Although CaBP4 has important functions in the regulation of voltage gated calcium channels essential for neurotransmission in the mammalian auditory system, no CNS localised functions for CaBP4 have been reported. The G155D mutation suggests that CaBP4 may have a yet undiscovered CNS specific function that is linked to epilepsy.
This project is designed to investigate this possibility by examining the structure and function of the protein to explain the epilepsy phenotype. The student will employ a diverse range of experimental techniques, routine in our laboratory [4], that will provide excellent training in modern protein biochemistry and cell biological approaches. They will determine the structure of CaBP4 wild-type (CaBP4WT) and CaBP4G155D through protein crystallisation (collaboration with Dr Andrew Lovering, University of Birmingham, UK). The effect of the mutation on the chemical stability, calcium and target peptide binding properties of CaBP4 will be examined using a combination of biochemical and biophysical approaches including: Protease sensitivity, intrinsic fluorescence, circular dichroism spectroscopy and isothermal titration calorimetry. The project will then address the functional differences imparted by the G155D mutation. HEK cells expressing CaBP4WT or CaBP4G155D and transfected with known CaBP4 regulated voltage gated calcium channels will be loaded with calcium dye and depolarisation induced calcium fluxes monitored by confocal microscopy.
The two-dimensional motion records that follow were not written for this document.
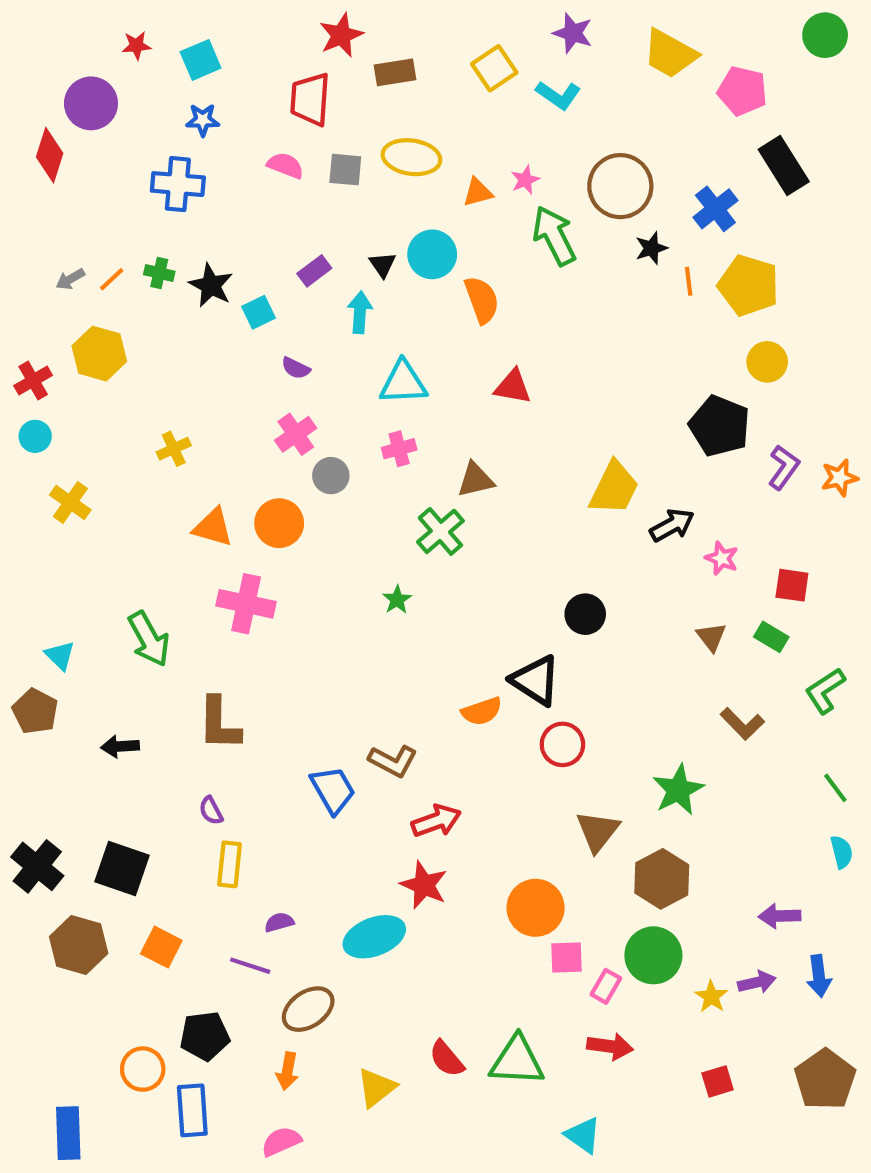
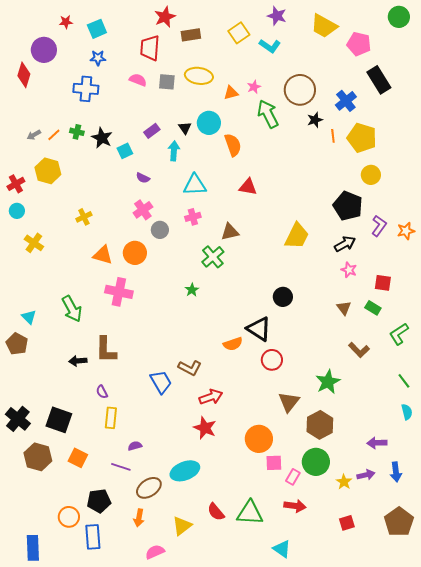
black arrow: (672, 525) -> (345, 244), moved
black arrow: (120, 746) -> (78, 361), moved
cyan ellipse: (374, 937) -> (185, 471), moved
pink semicircle: (281, 1141) -> (155, 552), moved

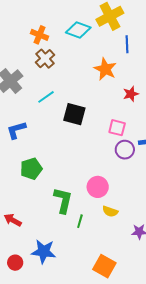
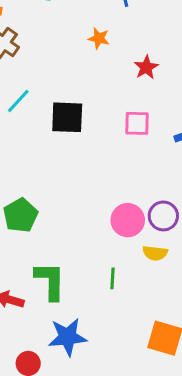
orange star: (105, 69) -> (99, 38), size x0.6
purple circle: (125, 150) -> (163, 216), moved
green L-shape: (63, 200) -> (50, 281), moved

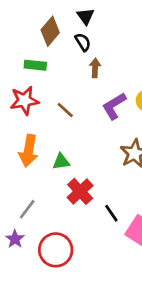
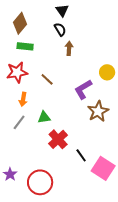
brown diamond: (50, 31) -> (20, 23), moved
purple L-shape: (114, 106) -> (83, 89), moved
orange arrow: (29, 151) -> (23, 99), moved, size x0.6
gray line: (27, 209) -> (19, 122), moved

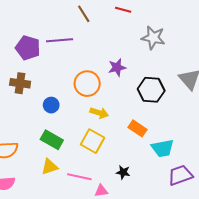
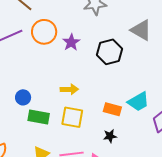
orange circle: (87, 84) -> (44, 32), moved
orange rectangle: (138, 128) -> (112, 109), moved
green rectangle: (52, 140) -> (39, 117), moved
These combined approaches will allow us to link structure to function and will provide insights into the molecular basis of a unique form of human epilepsy. This in turn could reveal novel potential therapeutic targets for future investigation.
References

Funding Notes

This project is suitable for a self-funded student or student in receipt of a government scholarship. Be advised that tuition fees and bench fees will be payable. Living expenses would also be required for study in Liverpool.

References

1. Burgoyne RD et al. Cold Spring Harb Perspect Biol. 2019 May 1;11(5). pii: a035154.
2. Zamponi GW et al. Pflugers Arch. 2010 Jul;460(2):395-403.
3. Chen ZH et al. Oncotarget. 2017 Sep 5;8(45):78940-78947.
4. Helassa N et al. Hum Mol Genet. 2017 Jul 1;26(13):2426-2435.